Richiesta del compito – Indica in quale anno, secondo l'articolo, Ali Ouattara è fuggito via mare dalla Costa d'Avorio.

Corriere della Sera

Adou nella valigia e i 13 bimbi in serie Storie di padri che ritrovano i figli

Solo una multa per l’ivoriano a Ceuta, papà del ragazzino trovato nel trolley Tribunale di Bangkok dà ragione al giapponese che aveva «affittato» 13 madri

- di Michele Farina

Due padri, due tribunali, due storie di figli con un confine da attraversa­re. Ieri, nello stesso giorno, il destino ha sorriso a entrambi i genitori: Ali Ouattara, 45 anni, ivoriano, e Mitsutoki Shigeta, ventottenn­e giapponese. Due che più diversi non si potrebbero immaginare.

Un migrante senza documenti e un nababbo dal grande portafogli. Ali, ex professore di filosofia fuggito via mare dalle violenze in Costa D’avorio nel 2006, si è ritrovato con una famiglia divisa fra due continenti e ha provato disperatam­ente a rimediare. Mitsutoki, scapolo d’oro proprietar­io di molte aziende, la famiglia ha voluto costruirse­la proporzion­ale al reddito, su scala quasi industrial­e. Da una parte, in un’aula di giustizia spagnola, ieri è stato giudicato il papà del famoso «bambino nella valigia» scoperto nel maggio 2015 alla frontiera di Ceuta, l’enclave dove si toccano Europa ed Africa. All’altro capo del pianeta, in un tribunale di Bangkok, hanno ascoltato la sentenza gli avvocati di mister Shigeta, titolare di quella che è stata battezzata «la fabbrica dei bambini». Tredici, tutti ottenuti con la discussa procedura dell’«utero in affitto». Seme paterno e mamme thailandes­i ingaggiate (per 10mila euro l’una) per rifornire di eredi l’agiato rampollo di un signore dell’informatio­n Technology.

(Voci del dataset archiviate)
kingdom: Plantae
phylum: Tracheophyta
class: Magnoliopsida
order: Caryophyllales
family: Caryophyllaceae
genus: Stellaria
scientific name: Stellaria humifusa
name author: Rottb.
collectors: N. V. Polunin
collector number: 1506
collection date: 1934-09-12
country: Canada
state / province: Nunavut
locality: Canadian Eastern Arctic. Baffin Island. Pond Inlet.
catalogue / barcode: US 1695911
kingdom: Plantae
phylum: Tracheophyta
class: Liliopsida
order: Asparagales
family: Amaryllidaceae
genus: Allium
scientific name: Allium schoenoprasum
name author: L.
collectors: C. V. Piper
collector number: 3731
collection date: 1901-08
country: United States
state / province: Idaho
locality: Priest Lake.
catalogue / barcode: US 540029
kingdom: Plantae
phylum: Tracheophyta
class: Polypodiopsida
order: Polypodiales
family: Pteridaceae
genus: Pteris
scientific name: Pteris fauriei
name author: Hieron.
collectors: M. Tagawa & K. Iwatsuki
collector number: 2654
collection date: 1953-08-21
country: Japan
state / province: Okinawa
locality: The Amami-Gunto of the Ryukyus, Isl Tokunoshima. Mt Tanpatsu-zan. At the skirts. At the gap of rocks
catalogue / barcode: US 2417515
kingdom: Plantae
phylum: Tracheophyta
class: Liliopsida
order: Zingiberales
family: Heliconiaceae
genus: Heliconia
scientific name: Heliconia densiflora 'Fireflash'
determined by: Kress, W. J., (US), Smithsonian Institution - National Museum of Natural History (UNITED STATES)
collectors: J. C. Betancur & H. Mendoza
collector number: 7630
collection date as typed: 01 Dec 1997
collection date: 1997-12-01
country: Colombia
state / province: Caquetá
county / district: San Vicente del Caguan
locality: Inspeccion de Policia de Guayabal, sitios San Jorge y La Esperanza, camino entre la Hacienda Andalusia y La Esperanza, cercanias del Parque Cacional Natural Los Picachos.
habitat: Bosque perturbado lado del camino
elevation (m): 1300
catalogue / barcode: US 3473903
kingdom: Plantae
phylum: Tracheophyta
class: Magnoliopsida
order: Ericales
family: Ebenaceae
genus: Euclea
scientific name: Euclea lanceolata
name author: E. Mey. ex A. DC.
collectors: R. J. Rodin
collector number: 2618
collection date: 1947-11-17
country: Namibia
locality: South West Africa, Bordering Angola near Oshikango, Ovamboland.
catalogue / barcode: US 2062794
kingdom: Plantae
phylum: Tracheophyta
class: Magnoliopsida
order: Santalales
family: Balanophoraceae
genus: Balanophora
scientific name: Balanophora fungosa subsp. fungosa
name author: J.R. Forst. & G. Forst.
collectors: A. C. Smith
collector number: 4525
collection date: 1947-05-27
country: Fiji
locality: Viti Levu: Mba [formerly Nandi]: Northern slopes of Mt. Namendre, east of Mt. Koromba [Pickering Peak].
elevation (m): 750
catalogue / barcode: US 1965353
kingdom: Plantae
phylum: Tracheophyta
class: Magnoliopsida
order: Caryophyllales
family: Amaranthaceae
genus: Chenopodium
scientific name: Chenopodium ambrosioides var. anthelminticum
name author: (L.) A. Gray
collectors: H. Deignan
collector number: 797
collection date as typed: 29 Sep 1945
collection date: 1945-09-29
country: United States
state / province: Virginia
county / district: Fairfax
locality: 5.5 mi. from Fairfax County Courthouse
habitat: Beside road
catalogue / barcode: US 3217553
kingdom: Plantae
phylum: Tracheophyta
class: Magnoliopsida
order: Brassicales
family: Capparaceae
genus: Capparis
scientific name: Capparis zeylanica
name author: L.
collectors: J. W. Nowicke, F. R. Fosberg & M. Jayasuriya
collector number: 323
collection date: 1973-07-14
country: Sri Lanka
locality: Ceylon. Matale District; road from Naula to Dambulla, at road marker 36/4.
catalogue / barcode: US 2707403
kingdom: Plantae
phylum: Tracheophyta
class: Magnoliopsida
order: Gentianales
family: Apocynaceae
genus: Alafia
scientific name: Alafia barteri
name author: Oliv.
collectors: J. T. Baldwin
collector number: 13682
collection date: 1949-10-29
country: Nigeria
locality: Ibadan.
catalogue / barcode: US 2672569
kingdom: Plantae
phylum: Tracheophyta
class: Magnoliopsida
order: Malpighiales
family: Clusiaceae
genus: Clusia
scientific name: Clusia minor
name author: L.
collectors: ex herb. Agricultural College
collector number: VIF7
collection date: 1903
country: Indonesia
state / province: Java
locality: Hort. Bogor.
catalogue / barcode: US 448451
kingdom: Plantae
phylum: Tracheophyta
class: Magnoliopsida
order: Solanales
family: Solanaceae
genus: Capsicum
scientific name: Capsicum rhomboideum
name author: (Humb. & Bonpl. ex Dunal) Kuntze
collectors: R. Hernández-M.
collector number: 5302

Risultato finale – Nel 2006.